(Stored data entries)
*** Begin section ***
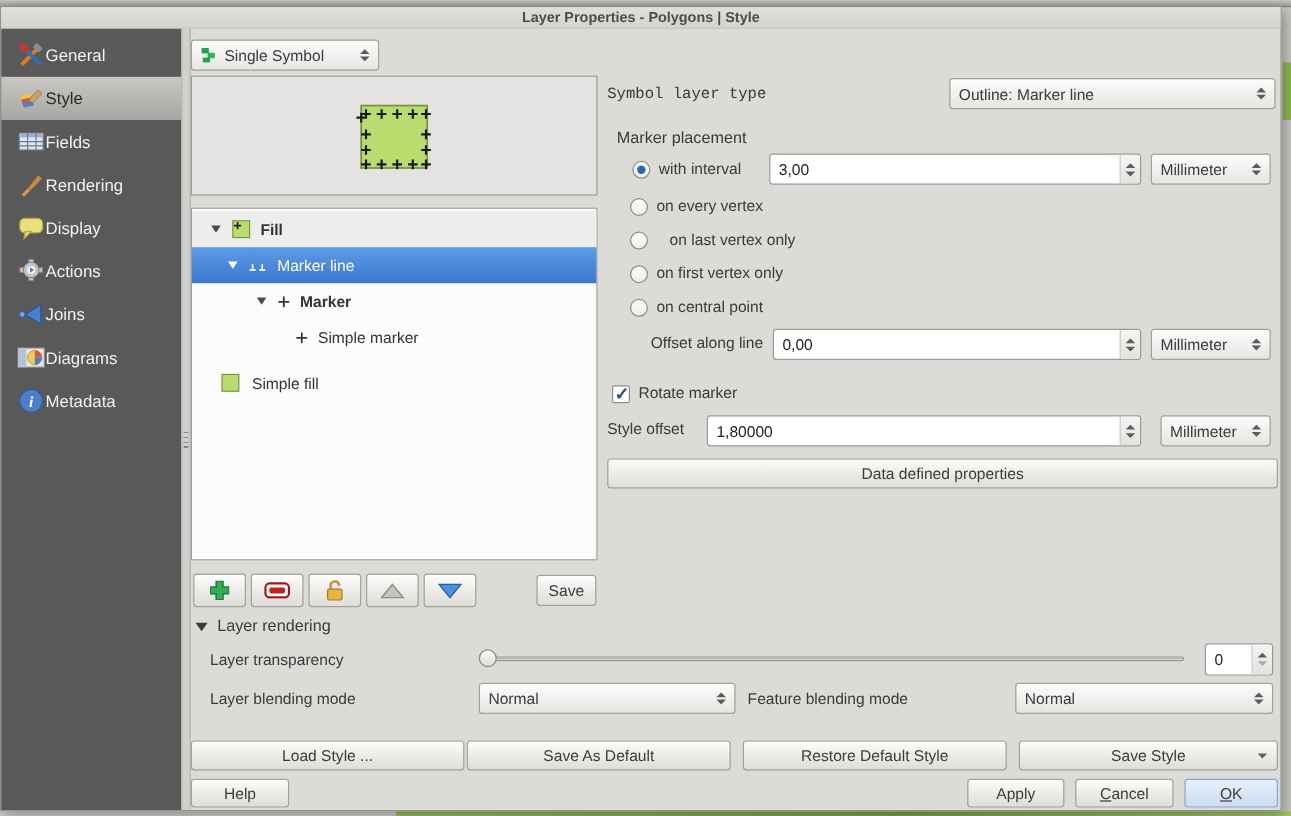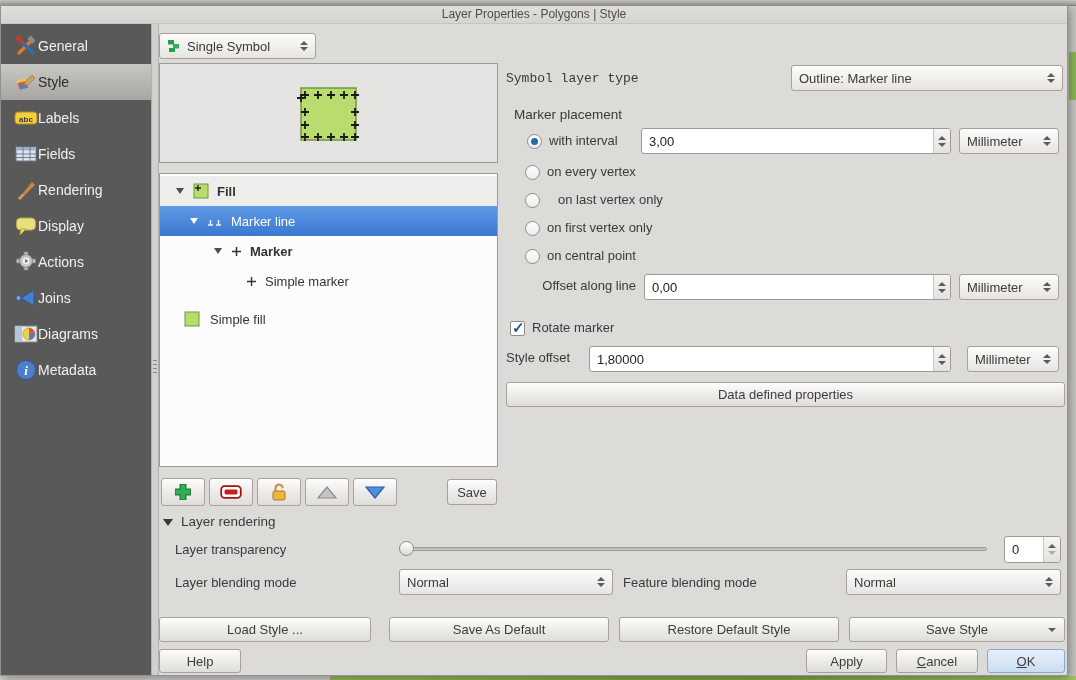--- a/index.html
+++ b/index.html
@@ -15,7 +15,7 @@
   .dialog { position:absolute; left:0; top:5px; width:1068px; height:671px;
     background:var(--dialog-bg,#dcdbd8); border:1px solid #93918e; box-shadow:2px 3px 10px rgba(0,0,0,.35); }
   .titlebar { height:18px; background:linear-gradient(#e0dedb,#d6d4d1); border-bottom:1px solid #c6c4c1;
-    text-align:center; font-size:12px; font-weight:normal; color:#4e4c4a; line-height:17px; }
+    text-align:center; font-size:12px; font-weight:bold; color:#4e4c4a; line-height:17px; }
   .dialog-body { display:flex; height:651px; }
 
   

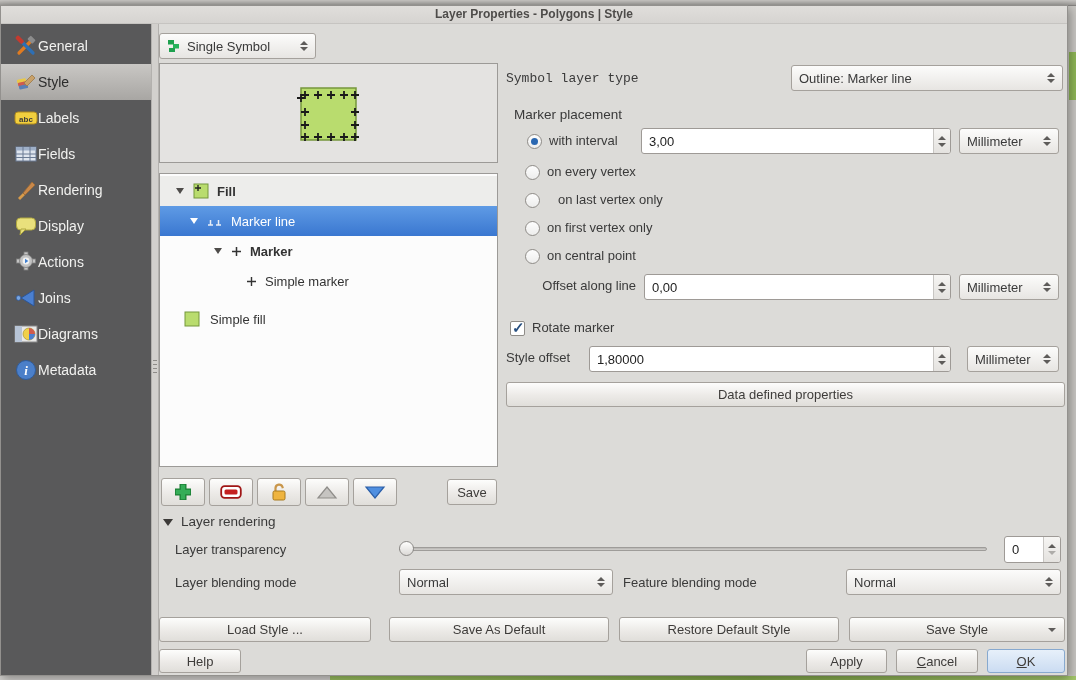--- a/index.html
+++ b/index.html
@@ -175,15 +175,6 @@
         </div>
         <div class="side-item">
           <span class="side-icon">
-            <svg width="24" height="18" viewBox="0 0 24 18">
-                <rect x="1" y="3" width="22" height="12" rx="3" fill="#f2cf3e" stroke="#b08a1e" stroke-width="1"></rect>
-                <text x="12" y="12.5" font-size="8" font-weight="bold" text-anchor="middle" fill="#3a3a3a">abc</text>
-              </svg>
-          </span>
-          <span class="side-label">Labels</span>
-        </div>
-        <div class="side-item">
-          <span class="side-icon">
             <svg width="22" height="18" viewBox="0 0 22 18">
                 <rect x="1" y="2" width="20" height="14" fill="#dfe5ee" stroke="#6b7b94"></rect>
                 <rect x="1" y="2" width="20" height="3.5" fill="#9fb0c8"></rect>

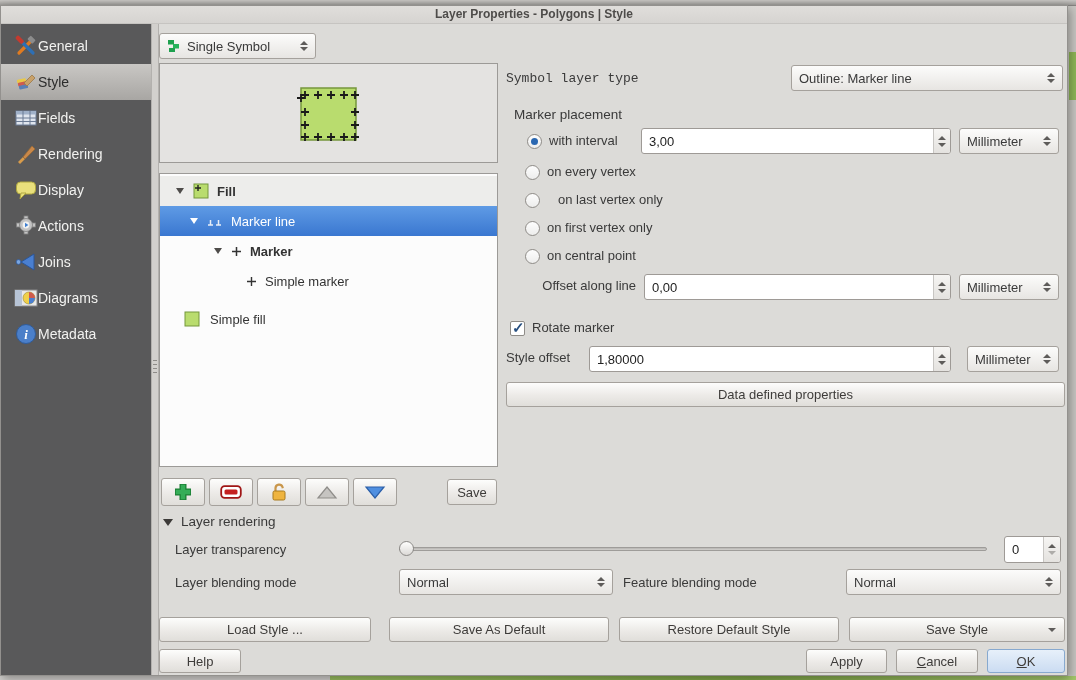--- a/index.html
+++ b/index.html
@@ -99,7 +99,7 @@
   #fblend-combo { left:687px; top:545px; width:215px; height:26px; }
 
   
-  #btn-load { left:0; top:593px; width:212px; height:25px; }
+  #btn-load { left:0; top:593px; width:228px; height:25px; }
   #btn-savedef { left:230px; top:593px; width:220px; height:25px; }
   #btn-restore { left:460px; top:593px; width:220px; height:25px; }
   #btn-savestyle { left:690px; top:593px; width:216px; height:25px; }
*** End section ***
> **Work to be completed**
Transcribe all lines above exactly, skipping pictures.

> **Response to the exercise**
--- a/index.html
+++ b/index.html
@@ -15,7 +15,7 @@
   .dialog { position:absolute; left:0; top:5px; width:1068px; height:671px;
     background:var(--dialog-bg,#dcdbd8); border:1px solid #93918e; box-shadow:2px 3px 10px rgba(0,0,0,.35); }
   .titlebar { height:18px; background:linear-gradient(#e0dedb,#d6d4d1); border-bottom:1px solid #c6c4c1;
-    text-align:center; font-size:12px; font-weight:normal; color:#4e4c4a; line-height:17px; }
+    text-align:center; font-size:12px; font-weight:bold; color:#4e4c4a; line-height:17px; }
   .dialog-body { display:flex; height:651px; }
 
   

--- a/index.html
+++ b/index.html
@@ -175,15 +175,6 @@
         </div>
         <div class="side-item">
           <span class="side-icon">
-            <svg width="24" height="18" viewBox="0 0 24 18">
-                <rect x="1" y="3" width="22" height="12" rx="3" fill="#f2cf3e" stroke="#b08a1e" stroke-width="1"></rect>
-                <text x="12" y="12.5" font-size="8" font-weight="bold" text-anchor="middle" fill="#3a3a3a">abc</text>
-              </svg>
-          </span>
-          <span class="side-label">Labels</span>
-        </div>
-        <div class="side-item">
-          <span class="side-icon">
             <svg width="22" height="18" viewBox="0 0 22 18">
                 <rect x="1" y="2" width="20" height="14" fill="#dfe5ee" stroke="#6b7b94"></rect>
                 <rect x="1" y="2" width="20" height="3.5" fill="#9fb0c8"></rect>

--- a/index.html
+++ b/index.html
@@ -99,7 +99,7 @@
   #fblend-combo { left:687px; top:545px; width:215px; height:26px; }
 
   
-  #btn-load { left:0; top:593px; width:212px; height:25px; }
+  #btn-load { left:0; top:593px; width:228px; height:25px; }
   #btn-savedef { left:230px; top:593px; width:220px; height:25px; }
   #btn-restore { left:460px; top:593px; width:220px; height:25px; }
   #btn-savestyle { left:690px; top:593px; width:216px; height:25px; }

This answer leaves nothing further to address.